As is apparent from the above description, according to the information card of the present invention, since the antenna pattern is a half-wavelength folded dipole, it is provided parallel to the antenna portion for half a wavelength. Due to the folded line, the element inserted and connected between the elements of the antenna section is short-circuited in terms of direct current, and it is possible to prevent element destruction due to static electricity. In addition, the half-wavelength folded dipole antenna shows a directivity pattern similar to that of the half-wavelength dipole antenna. The reading distance and the directivity pattern can be adjusted by changing the width and the like. Further, similar to the one-wavelength loop antenna, it is possible to read the data of the information card by utilizing the electromagnetic induction in the vicinity.

[Brief description of drawings]

FIG. 1 is a diagram showing a schematic configuration of an embodiment of an information card according to the present invention.

FIG. 2 is a diagram showing an antenna pattern of the embodiment.

FIG. 3 is a diagram showing a schematic configuration of an information card used for measuring a directional pattern.

FIG. 4 is a diagram showing a directivity pattern in a plane including an antenna.

FIG. 5 is a diagram showing a directivity pattern in a plane perpendicular to the antenna axis.

FIG. 6 is a diagram showing a directivity pattern in a plane including an antenna.

FIG. 7 is a diagram showing a directivity pattern in a plane perpendicular to the antenna axis.

FIG. 8 is a diagram showing an antenna pattern of another embodiment of the information card according to the present invention.

FIG. 9 is a diagram showing an antenna pattern of still another embodiment of the information card according to the present invention.

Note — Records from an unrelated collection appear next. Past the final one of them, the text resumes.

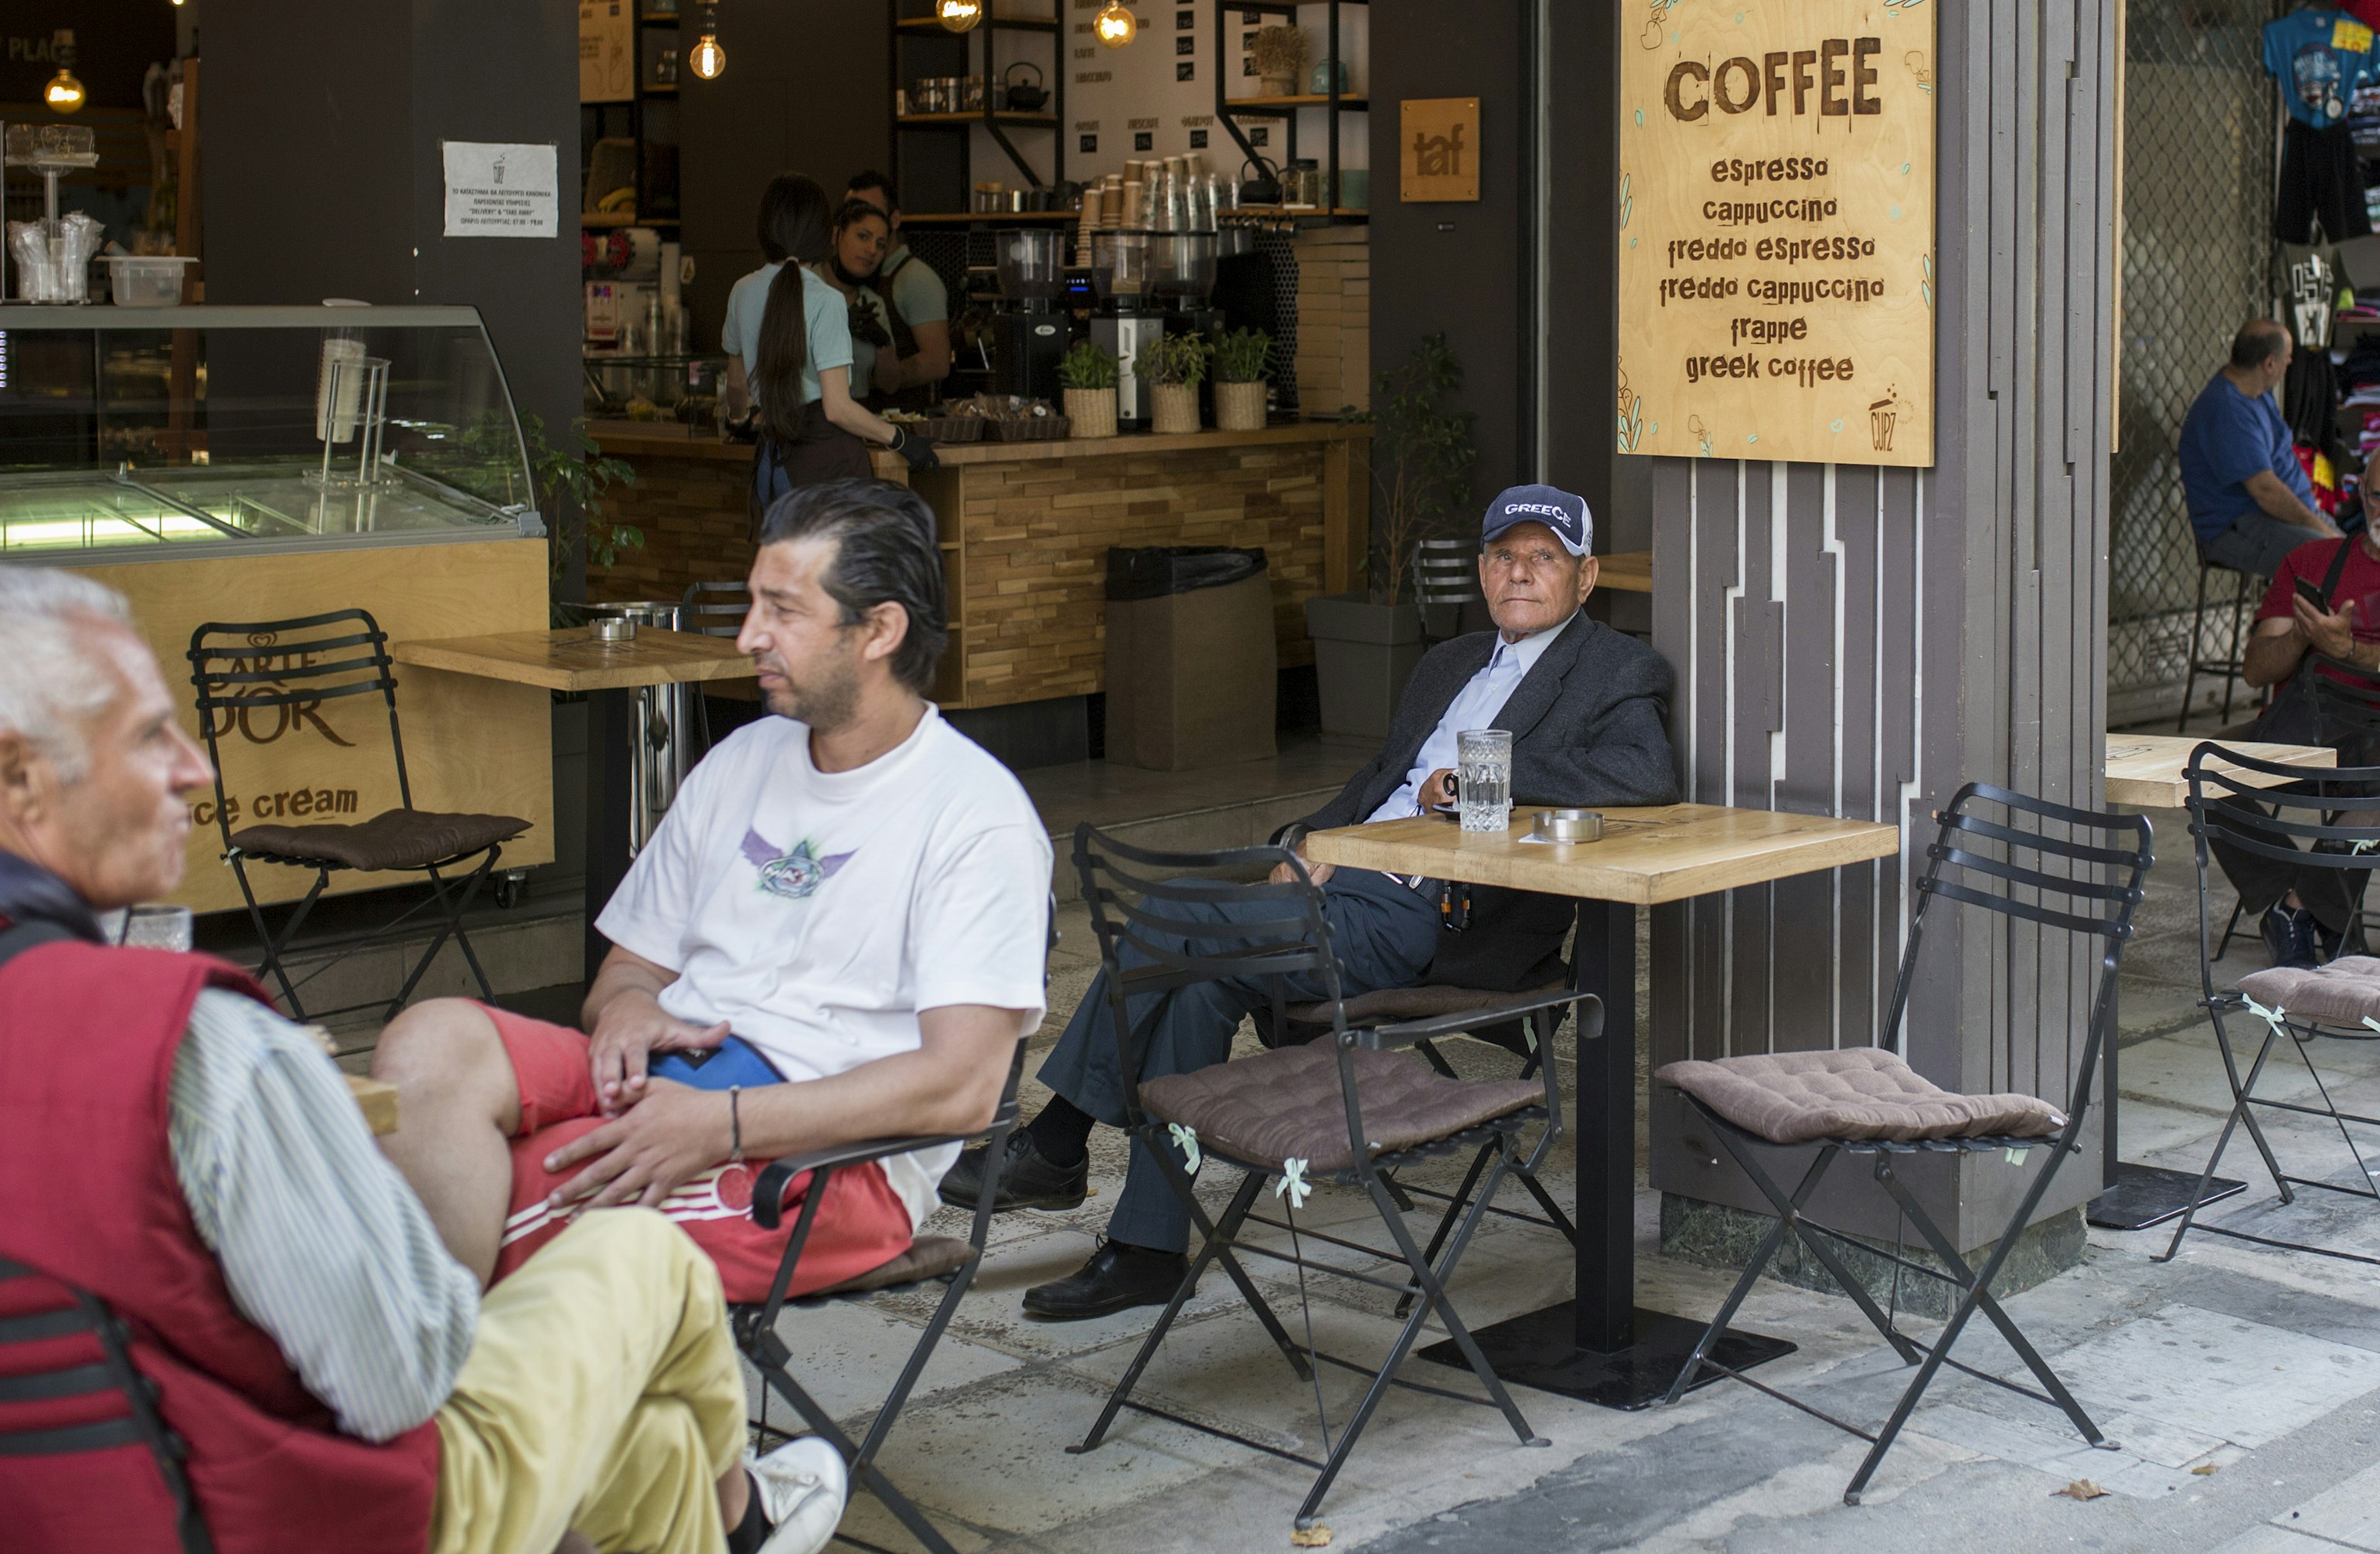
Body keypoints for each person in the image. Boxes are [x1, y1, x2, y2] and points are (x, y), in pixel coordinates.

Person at [0, 566, 847, 1554]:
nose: (199, 769)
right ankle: (748, 1522)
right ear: (19, 777)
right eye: (151, 735)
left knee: (648, 1437)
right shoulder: (194, 1046)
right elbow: (399, 1373)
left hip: (82, 1501)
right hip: (298, 1517)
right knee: (638, 1256)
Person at [960, 484, 1677, 1321]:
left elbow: (1646, 776)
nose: (1520, 573)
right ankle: (1147, 1246)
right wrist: (1305, 843)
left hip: (1433, 914)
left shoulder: (1616, 668)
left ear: (1586, 577)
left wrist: (1492, 776)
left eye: (1544, 557)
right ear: (1482, 569)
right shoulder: (1447, 663)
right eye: (1505, 556)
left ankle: (1055, 1140)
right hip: (1345, 884)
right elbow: (1375, 782)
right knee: (1196, 986)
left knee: (1170, 916)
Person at [372, 482, 1052, 1304]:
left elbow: (962, 1089)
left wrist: (724, 1122)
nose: (747, 636)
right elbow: (629, 968)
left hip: (829, 1162)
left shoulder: (975, 815)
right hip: (679, 1076)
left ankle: (431, 1406)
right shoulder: (742, 758)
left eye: (782, 611)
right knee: (430, 1042)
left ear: (879, 629)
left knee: (466, 1199)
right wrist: (623, 1009)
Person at [2226, 436, 2380, 965]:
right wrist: (2303, 636)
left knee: (2378, 795)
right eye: (2378, 497)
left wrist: (2346, 647)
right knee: (2203, 772)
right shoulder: (2309, 559)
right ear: (2360, 491)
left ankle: (2297, 909)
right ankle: (2285, 898)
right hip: (2303, 729)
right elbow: (2255, 670)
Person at [722, 173, 932, 518]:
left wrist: (738, 419)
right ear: (825, 235)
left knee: (786, 570)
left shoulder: (742, 291)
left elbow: (736, 384)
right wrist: (900, 439)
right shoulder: (827, 300)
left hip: (775, 464)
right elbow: (836, 408)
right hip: (827, 467)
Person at [2181, 320, 2337, 580]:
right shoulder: (2227, 409)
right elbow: (2265, 491)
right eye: (2287, 359)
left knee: (2358, 559)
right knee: (2329, 562)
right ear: (2269, 364)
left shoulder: (2257, 393)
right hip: (2239, 525)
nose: (2289, 365)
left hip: (2283, 517)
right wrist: (2318, 526)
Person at [843, 170, 955, 397]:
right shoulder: (844, 279)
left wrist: (862, 381)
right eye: (852, 215)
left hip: (901, 419)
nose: (863, 221)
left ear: (894, 220)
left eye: (870, 212)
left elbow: (936, 362)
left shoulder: (916, 279)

FIG. 10 is a diagram showing a schematic configuration of a conventional example of an information card system.

11 is a diagram showing another example of an information card used in the information card system of FIG.

FIG. 12 is a diagram showing a directivity pattern of a half-wavelength dipole antenna.

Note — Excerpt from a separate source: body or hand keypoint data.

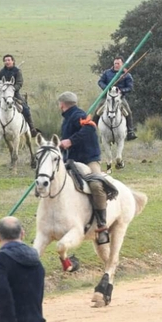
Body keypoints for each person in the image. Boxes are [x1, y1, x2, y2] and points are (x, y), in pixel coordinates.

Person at [57, 91, 110, 245]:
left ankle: (102, 226)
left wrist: (70, 141)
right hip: (72, 161)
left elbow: (90, 128)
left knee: (96, 185)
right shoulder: (67, 119)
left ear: (62, 104)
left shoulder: (78, 114)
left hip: (88, 160)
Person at [0, 55, 39, 141]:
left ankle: (32, 129)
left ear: (13, 61)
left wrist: (13, 88)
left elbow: (20, 82)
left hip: (15, 94)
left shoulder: (17, 71)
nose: (7, 62)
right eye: (5, 60)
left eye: (9, 60)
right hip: (3, 95)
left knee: (25, 108)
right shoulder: (2, 71)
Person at [95, 56, 137, 140]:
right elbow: (100, 82)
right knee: (97, 111)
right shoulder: (107, 73)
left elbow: (130, 87)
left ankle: (130, 131)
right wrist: (106, 88)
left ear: (122, 64)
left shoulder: (126, 75)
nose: (116, 65)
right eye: (115, 63)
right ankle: (91, 130)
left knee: (128, 112)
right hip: (107, 97)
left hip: (120, 98)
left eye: (118, 63)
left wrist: (121, 90)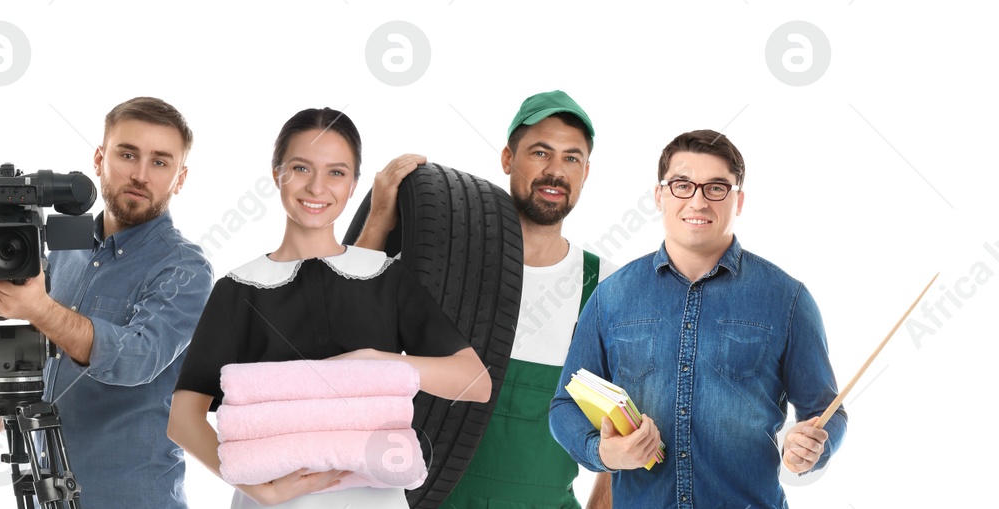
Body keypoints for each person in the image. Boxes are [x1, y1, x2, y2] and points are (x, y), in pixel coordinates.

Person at [169, 107, 492, 509]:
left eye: (336, 172)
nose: (317, 187)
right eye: (301, 168)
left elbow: (475, 382)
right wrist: (262, 491)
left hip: (376, 500)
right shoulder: (239, 289)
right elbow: (183, 417)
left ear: (355, 183)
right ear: (277, 174)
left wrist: (375, 361)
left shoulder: (386, 277)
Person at [548, 129, 847, 507]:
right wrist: (602, 453)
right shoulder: (612, 296)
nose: (699, 201)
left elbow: (826, 411)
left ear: (738, 201)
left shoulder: (788, 299)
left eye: (717, 188)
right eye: (682, 185)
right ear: (659, 195)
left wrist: (813, 447)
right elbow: (564, 405)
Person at [356, 90, 618, 508]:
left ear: (586, 173)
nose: (556, 171)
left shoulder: (605, 285)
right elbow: (343, 330)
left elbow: (622, 423)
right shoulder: (444, 263)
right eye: (540, 152)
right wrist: (378, 221)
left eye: (572, 158)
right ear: (507, 160)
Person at [0, 96, 215, 508]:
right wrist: (0, 415)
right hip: (50, 494)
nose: (139, 174)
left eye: (160, 161)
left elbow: (137, 357)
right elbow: (38, 345)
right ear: (99, 159)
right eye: (127, 154)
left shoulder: (185, 268)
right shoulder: (58, 247)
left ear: (180, 177)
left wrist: (40, 308)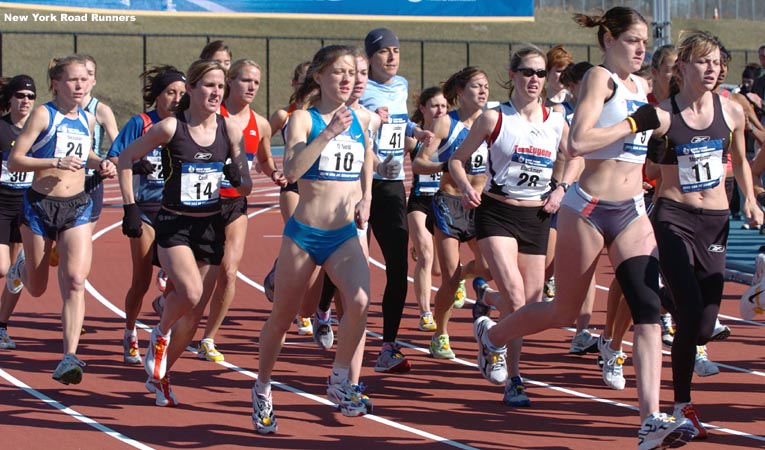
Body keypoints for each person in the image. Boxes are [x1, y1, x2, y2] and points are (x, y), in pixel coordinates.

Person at [470, 8, 696, 449]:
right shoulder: (599, 78)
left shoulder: (643, 86)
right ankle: (491, 335)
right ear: (608, 39)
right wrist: (633, 124)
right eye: (632, 40)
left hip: (632, 208)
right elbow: (577, 141)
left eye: (644, 41)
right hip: (589, 207)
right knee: (564, 313)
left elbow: (643, 147)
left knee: (648, 313)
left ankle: (649, 419)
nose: (640, 49)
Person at [252, 45, 374, 434]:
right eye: (338, 72)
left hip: (342, 234)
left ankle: (340, 380)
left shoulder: (360, 118)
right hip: (304, 234)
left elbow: (366, 159)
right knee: (283, 318)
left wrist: (366, 197)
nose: (347, 80)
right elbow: (290, 170)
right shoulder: (304, 119)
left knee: (359, 302)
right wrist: (328, 135)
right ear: (319, 76)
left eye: (352, 74)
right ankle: (263, 386)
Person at [117, 59, 252, 406]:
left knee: (192, 317)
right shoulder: (169, 128)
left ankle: (161, 376)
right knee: (190, 293)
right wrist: (130, 207)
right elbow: (125, 158)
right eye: (209, 85)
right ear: (191, 89)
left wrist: (239, 178)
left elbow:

FIG. 13 is a diagram showing a directivity pattern of a one-wavelength loop antenna.

FIG. 14 is a diagram showing a schematic configuration of another conventional example of the information card system.

15 is a diagram showing a schematic configuration of an antenna and peripheral circuits of an information card used in the information card system of FIG.

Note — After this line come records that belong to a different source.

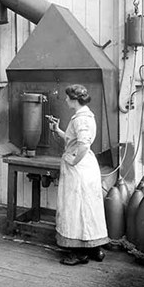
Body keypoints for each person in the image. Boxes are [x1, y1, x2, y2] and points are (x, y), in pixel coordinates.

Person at [49, 84, 108, 265]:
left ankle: (77, 253)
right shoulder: (86, 116)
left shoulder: (80, 119)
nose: (66, 100)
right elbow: (74, 140)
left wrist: (73, 161)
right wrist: (58, 130)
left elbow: (83, 144)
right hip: (87, 167)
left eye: (68, 98)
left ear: (75, 99)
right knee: (89, 208)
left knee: (75, 208)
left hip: (79, 169)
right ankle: (93, 248)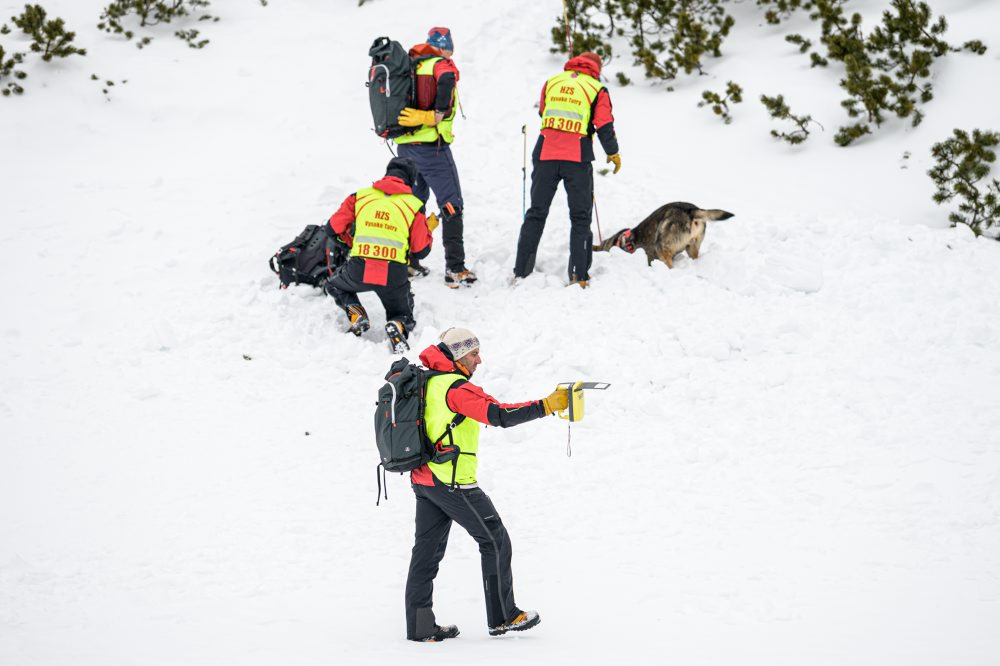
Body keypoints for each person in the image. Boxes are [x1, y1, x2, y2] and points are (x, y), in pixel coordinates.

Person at [404, 327, 569, 642]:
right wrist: (546, 405)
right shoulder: (456, 388)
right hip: (453, 482)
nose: (479, 360)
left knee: (425, 553)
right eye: (474, 353)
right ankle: (504, 617)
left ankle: (420, 624)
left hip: (425, 480)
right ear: (457, 354)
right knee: (494, 540)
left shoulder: (427, 383)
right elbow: (499, 415)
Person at [513, 51, 621, 288]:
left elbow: (543, 112)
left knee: (536, 212)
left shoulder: (552, 82)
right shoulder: (596, 89)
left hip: (545, 153)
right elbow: (604, 125)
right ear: (596, 69)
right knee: (580, 218)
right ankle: (579, 276)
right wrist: (612, 152)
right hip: (576, 157)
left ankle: (521, 271)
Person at [322, 157, 436, 353]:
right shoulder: (414, 205)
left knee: (333, 284)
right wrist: (428, 230)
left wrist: (349, 242)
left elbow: (332, 228)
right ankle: (397, 325)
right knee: (403, 313)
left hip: (359, 268)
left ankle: (356, 314)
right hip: (393, 275)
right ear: (410, 180)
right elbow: (421, 251)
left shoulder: (360, 197)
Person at [394, 27, 476, 289]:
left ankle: (407, 261)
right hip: (432, 149)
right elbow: (447, 79)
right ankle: (455, 268)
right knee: (452, 203)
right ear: (445, 47)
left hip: (405, 149)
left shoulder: (410, 65)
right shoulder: (439, 64)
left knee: (412, 203)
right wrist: (436, 114)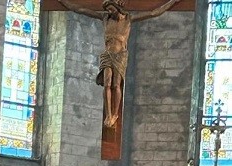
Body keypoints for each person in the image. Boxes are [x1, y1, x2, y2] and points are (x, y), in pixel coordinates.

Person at [56, 0, 182, 129]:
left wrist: (173, 1)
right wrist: (62, 1)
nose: (109, 12)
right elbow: (80, 9)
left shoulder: (128, 19)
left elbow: (153, 13)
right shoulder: (105, 18)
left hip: (120, 55)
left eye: (112, 9)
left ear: (118, 8)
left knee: (116, 85)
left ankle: (115, 114)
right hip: (107, 55)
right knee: (107, 83)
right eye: (108, 10)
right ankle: (108, 115)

FIG. 16 is a diagram showing a schematic configuration of still another conventional example of the information card system.

17 is a diagram showing a schematic configuration of an antenna and peripheral circuits of an information card used in the information card system of FIG.

[Explanation of symbols]

10 ... Information card 11 ... Half-wavelength dipole antenna section 12 ... IC (integrated circuit) 13 ... Battery 14 ... FET 21, 21 _{1 to} 21 _n , 31 _{1 to} 31 _n ... Folded line 22 ... Connection line

Claims (1)

[Claims] 1. An information card used in an information card system for transmitting or receiving data in a contactless manner using microwaves, characterized in that an antenna pattern provided on the information card is a half-wave folded dipole. card.